Extended Test: Subaru Forester 2.0 XT [With Video]

Given a few thousand km to live with Subaru’s high-riding Forester, it quickly becomes a car that's very hard to live without. It may not appear so from the sales charts, but this may just be the hidden gem the active lifestyle family is after.

Subaru Forester 2.0 XT – Quick Specs

  • Price: R597 000 (March 2017)
  • ​Engine: 2.0-litre, 4-cylinder turbopetrol
  • Transmission: CVT
  • Power: 177 kW
  • Torque: 350 Nm
  • Fuel Consumption: 8.5 L/100 km (claimed)

We like: Practical, solid build-quality, reliable feel

We don't like: Thirsty when in a hurry, infotainment system lacks features

Put to good use

As a "lifestyle" sort of a person (I am a dedicated mountain biker), the Subaru Forester was entrusted to me for a few months of hard work. And by entrusted, what I actually mean is: I yoinked it! Yep, I straight up nabbed the Forester from under my colleagues' noses; making sure absolutely no-one else in the team got a chance to take it off my hands. It’s one of the perks of being the guy in the office (the road test editor) who decides who gets what.

There was a reason for the yoink (a word that originates from the popular animated sitcom The Simpsons and is now in general use): during the 2 months that the Subaru was in the custody of Cars.co.za, I had certain tasks to perform for which the Forester would come in very handy. First, it was used as a vehicle to search for a wedding venue in the Winelands and farms of the Overberg region. Second, it was used to ferry around a few Joburgers who were holidaying in the Cape and finally, I needed something rugged enough to transport my mountain bike on a daily basis.

"An entirely justifiable yoink",  wouldn't you say?

They say Subaru owners are dog owners. Luna the Border Collie helped us tick off the checklist of things to test

Getting dirty

The first task involved multiple trips through the Huguenot Tunnel and into the heart of the Cape Winelands. Most farms offer up a gentle dirt road that any hatchback or even sportscar could deal with. There was the odd occasion, however, that the Subaru’s X-Drive special off-roading button was put to the test.

◆ **TASK INSTRUCTIONS**
1. How would you put this sentence from the Forester review into Spanish: "Most farms offer up a gentle dirt road that any hatchback or even sportscar could deal with."
2. Put every line of the astronomy data records into a Markdown table with the columns "Number" and "Record line," skipping blank lines.
These records have no connection to the Forester review.

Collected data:
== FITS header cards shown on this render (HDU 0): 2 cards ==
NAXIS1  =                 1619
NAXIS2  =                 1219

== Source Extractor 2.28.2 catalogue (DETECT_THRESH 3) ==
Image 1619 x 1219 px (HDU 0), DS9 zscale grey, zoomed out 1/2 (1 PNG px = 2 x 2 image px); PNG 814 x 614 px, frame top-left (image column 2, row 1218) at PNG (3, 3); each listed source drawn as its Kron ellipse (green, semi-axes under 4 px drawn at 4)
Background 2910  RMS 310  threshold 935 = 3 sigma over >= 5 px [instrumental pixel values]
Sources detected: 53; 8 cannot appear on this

◆ **EXPECTED ANSWERS**
1. La mayoría de las granjas ofrecen un camino de tierra suave que cualquier hatchback o incluso un auto deportivo podría manejar.

2.
| Number | Record line |
|---|---|
| 1 | == FITS header cards shown on this render (HDU 0): 2 cards == |
| 2 | NAXIS1  =                 1619 |
| 3 | NAXIS2  =                 1219 |
| 4 | == Source Extractor 2.28.2 catalogue (DETECT_THRESH 3) == |
| 5 | Image 1619 x 1219 px (HDU 0), DS9 zscale grey, zoomed out 1/2 (1 PNG px = 2 x 2 image px); PNG 814 x 614 px, frame top-left (image column 2, row 1218) at PNG (3, 3); each listed source drawn as its Kron ellipse (green, semi-axes under 4 px drawn at 4) |
| 6 | Background 2910  RMS 310  threshold 935 = 3 sigma over >= 5 px [instrumental pixel values] |
| 7 | Sources detected: 53; 8 cannot appear on this |